This event may very well lead to additional ballot measures. The conventional wisdom goes that Schwarzenegger’s support is either necessary or very helpful to get the term-limits/extension measure passed, but he won’t play ball unless a redistricting measure is also included, which will take the ability to configure legislative districts out of the hands of the legislature. Without such a measure, there is concern that the Gov. might even oppose the desired term-limits/extension measure, thus likely condemning it to fail. Speaker Nunez is purported to be scurrying hard to put an initiative together that will meet the Gov’s requirements, while Senator Perata has made it clear it won’t get by the Senate if it also includes putting Congressional redistricting into the hands of an outside body. The key question is whether such a compromise is in the offing and whether it flies with the Gov. No answer on that one yet.

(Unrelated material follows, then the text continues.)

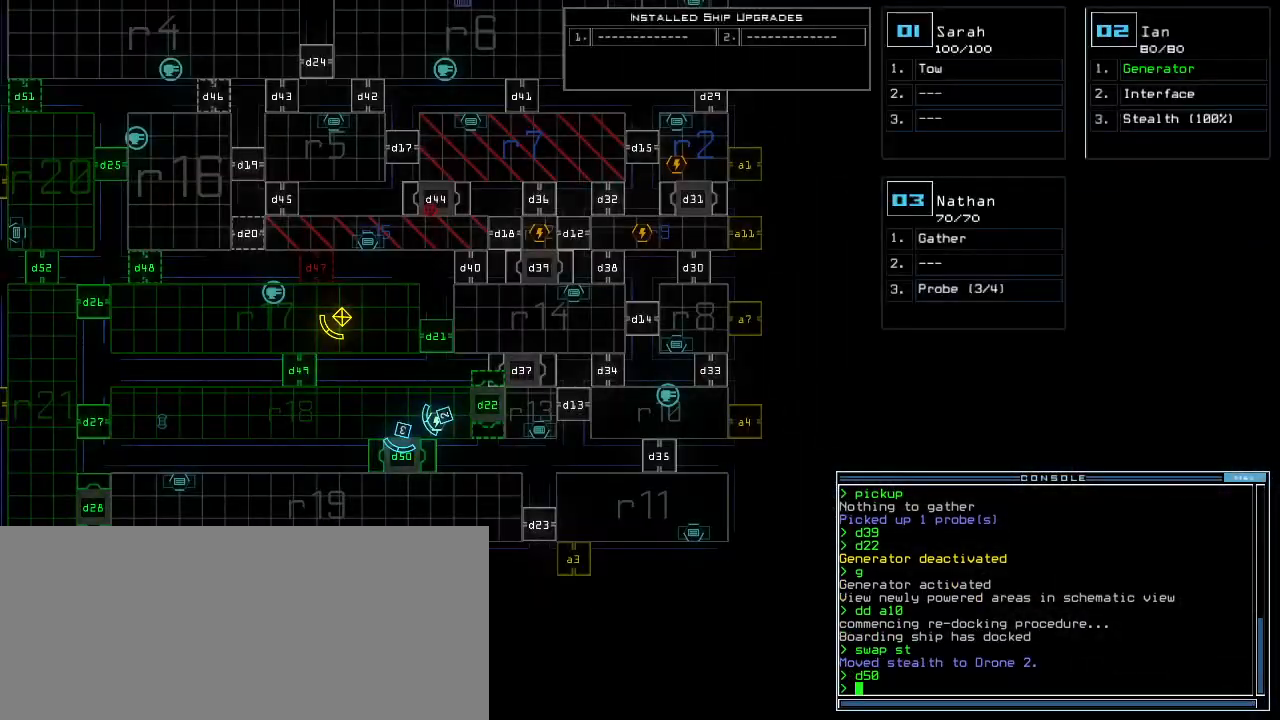
{"keys": ["up"], "events": [[140, "up", "down"], [180, "space", "down"], [220, "space", "up"], [440, "left", "down"], [500, "left", "up"]]}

As we reported last week, Senator Perata’s advisory initiative is on the governor’s desk. Perata wants the people of California to be able to weigh in on the war in Iraq and let the President and Congress know whether we want an immediate withdrawal of our troops. The vote was predictably along party-lines and the odds are that the Gov. will veto it along the same party line. But the problem for the Governor “of the people”, as he likes to define himself, is that he can’t argue that the people shouldn’t have a chance to express their opinion on this measure, without being labeled a hypocrite. Don’t bet on seeing this reach the ballot, however. There’s very little upside for the Gov in signing the measure to send it to the ballot. He’s too good a politician not to realize this.
The Rest of the Story
Our blogging offerings for the week:
End of Session Drama Begins
Senate Bill 974- The Art of the Possible
To read and comment on these entries, just go to: www.speakoutca.org/weblog/
With only a few days left in the first year of this legislative session, there will be a mad-dash to end the year on an upbeat of legislative accomplishment. This is also the time when good intentions and bad bills can wreak havoc on our state so we’ll be watching bills carefully and sounding the alarm if we think there are concerns that you might want to express to the legislature or the Governor when these measures get to his desk.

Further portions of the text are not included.